Trude Storelvmo et al. (29 August 2018), "Lethargic response to aerosol emissions in current climate models", Geophysical Research Letters, https://doi.org/10.1029/2018GL078298

https://agupubs.onlinelibrary.wiley.com/doi/abs/10.1029/2018GL078298

"Abstract
The global temperature trend observed over the last century is largely the result of two opposing effects – cooling from aerosol particles and greenhouse gas (GHG) warming. While the effect of increasing GHG concentrations on Earth's radiation budget is well‐constrained, that due to anthropogenic aerosols is not, partly due to a lack of observations. However, long‐term surface measurements of changes in downward solar radiation (SDSR), an often‐used proxy for aerosol radiative impact, are available worldwide over the last half‐century. We compare SDSR changes from ∼1,400 stations to those from the CMIP5 global climate simulations over the period 1961‐2005. The observed SDSR shows a strong early downward trend followed by a weaker trend‐reversal, broadly consistent with historical aerosol emissions.
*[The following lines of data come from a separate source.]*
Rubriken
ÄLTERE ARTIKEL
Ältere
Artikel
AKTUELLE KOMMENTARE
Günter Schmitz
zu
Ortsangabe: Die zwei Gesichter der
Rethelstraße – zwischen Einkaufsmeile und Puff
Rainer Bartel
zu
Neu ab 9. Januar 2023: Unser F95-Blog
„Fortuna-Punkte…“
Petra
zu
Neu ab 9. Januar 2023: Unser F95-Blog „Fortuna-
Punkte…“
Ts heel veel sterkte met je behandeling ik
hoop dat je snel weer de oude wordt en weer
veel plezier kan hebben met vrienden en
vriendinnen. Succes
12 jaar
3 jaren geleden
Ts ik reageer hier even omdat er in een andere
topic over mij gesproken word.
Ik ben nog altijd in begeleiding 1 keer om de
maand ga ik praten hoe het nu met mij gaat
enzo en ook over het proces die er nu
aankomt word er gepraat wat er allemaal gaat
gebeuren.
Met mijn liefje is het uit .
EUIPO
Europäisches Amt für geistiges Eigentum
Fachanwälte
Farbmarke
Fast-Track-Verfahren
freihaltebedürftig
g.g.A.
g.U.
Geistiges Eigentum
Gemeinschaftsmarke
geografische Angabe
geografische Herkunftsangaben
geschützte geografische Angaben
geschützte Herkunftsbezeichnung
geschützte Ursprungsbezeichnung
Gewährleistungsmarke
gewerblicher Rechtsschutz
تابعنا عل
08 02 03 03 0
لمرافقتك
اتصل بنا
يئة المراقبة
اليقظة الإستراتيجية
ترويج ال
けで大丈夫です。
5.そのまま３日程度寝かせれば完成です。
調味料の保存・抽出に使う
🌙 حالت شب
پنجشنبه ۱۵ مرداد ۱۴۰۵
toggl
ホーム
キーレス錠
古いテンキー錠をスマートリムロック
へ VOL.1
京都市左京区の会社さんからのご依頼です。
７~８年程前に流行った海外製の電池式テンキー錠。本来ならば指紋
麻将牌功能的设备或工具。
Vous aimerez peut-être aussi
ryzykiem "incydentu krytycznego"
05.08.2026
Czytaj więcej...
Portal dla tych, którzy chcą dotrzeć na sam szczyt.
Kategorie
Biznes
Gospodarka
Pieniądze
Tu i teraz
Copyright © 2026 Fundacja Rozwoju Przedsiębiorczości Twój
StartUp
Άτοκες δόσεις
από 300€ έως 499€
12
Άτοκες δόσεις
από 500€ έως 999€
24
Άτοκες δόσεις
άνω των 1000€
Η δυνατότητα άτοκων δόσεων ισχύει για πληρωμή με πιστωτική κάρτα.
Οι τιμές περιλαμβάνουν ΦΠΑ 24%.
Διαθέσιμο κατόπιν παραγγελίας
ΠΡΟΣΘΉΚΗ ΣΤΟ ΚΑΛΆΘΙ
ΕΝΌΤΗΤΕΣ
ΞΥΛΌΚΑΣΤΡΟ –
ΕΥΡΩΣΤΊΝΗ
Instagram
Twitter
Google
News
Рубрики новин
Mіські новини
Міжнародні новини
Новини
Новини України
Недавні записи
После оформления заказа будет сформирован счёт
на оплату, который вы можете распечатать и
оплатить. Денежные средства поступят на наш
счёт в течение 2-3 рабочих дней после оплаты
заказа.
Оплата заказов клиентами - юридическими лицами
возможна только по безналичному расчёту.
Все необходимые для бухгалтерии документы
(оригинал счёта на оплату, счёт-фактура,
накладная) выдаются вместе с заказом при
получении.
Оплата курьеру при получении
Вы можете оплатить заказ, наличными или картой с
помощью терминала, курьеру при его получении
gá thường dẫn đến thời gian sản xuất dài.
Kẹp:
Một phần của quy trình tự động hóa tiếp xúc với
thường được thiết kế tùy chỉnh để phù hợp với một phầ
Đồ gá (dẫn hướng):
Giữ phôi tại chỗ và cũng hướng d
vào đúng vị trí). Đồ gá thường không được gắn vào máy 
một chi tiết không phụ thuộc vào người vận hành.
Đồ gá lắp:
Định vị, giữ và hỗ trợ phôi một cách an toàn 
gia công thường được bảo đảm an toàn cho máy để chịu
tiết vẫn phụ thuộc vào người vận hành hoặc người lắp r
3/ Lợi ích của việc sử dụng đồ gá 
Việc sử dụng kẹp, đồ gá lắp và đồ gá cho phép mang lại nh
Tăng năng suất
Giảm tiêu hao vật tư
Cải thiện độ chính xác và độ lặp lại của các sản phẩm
However, despite considerable changes to known aerosol emissions over time, the models show negligible SDSR trends, revealing a lethargic response to aerosol emissions, and casting doubt on the accuracy of their future climate projections.

Plain Language Summary
Observations of incoming solar radiation, as measured at approximately 1400 surface stations worldwide, show a strong downward trend from the 1960s to the 1980s, followed by a weaker trend reversal thereafter. These trends are thought to be due to changes in the amount of aerosol particles in the atmosphere, and we find support for that here in the temporal evolution of anthropogenic aerosol emissions. This is expected because aerosol particles reflect and/or absorb sunlight back to space, and have a net cooling effect on Earth's climate. However, we find that the current generation of climate models simulate negligible solar radiation trends over the last half‐century, suggesting that they have underestimated the cooling effect that aerosol particles have had on climate in recent decades. Despite this, climate models tend to reproduce surface air temperature over the time period in question reasonably well. This, in turn, suggests that the models are not sensitive enough to increasing greenhouse gas concentrations in the atmosphere, with important implications for their ability to simulate future climate."
“It is not the strongest or the most intelligent who will survive but those who can best manage change.”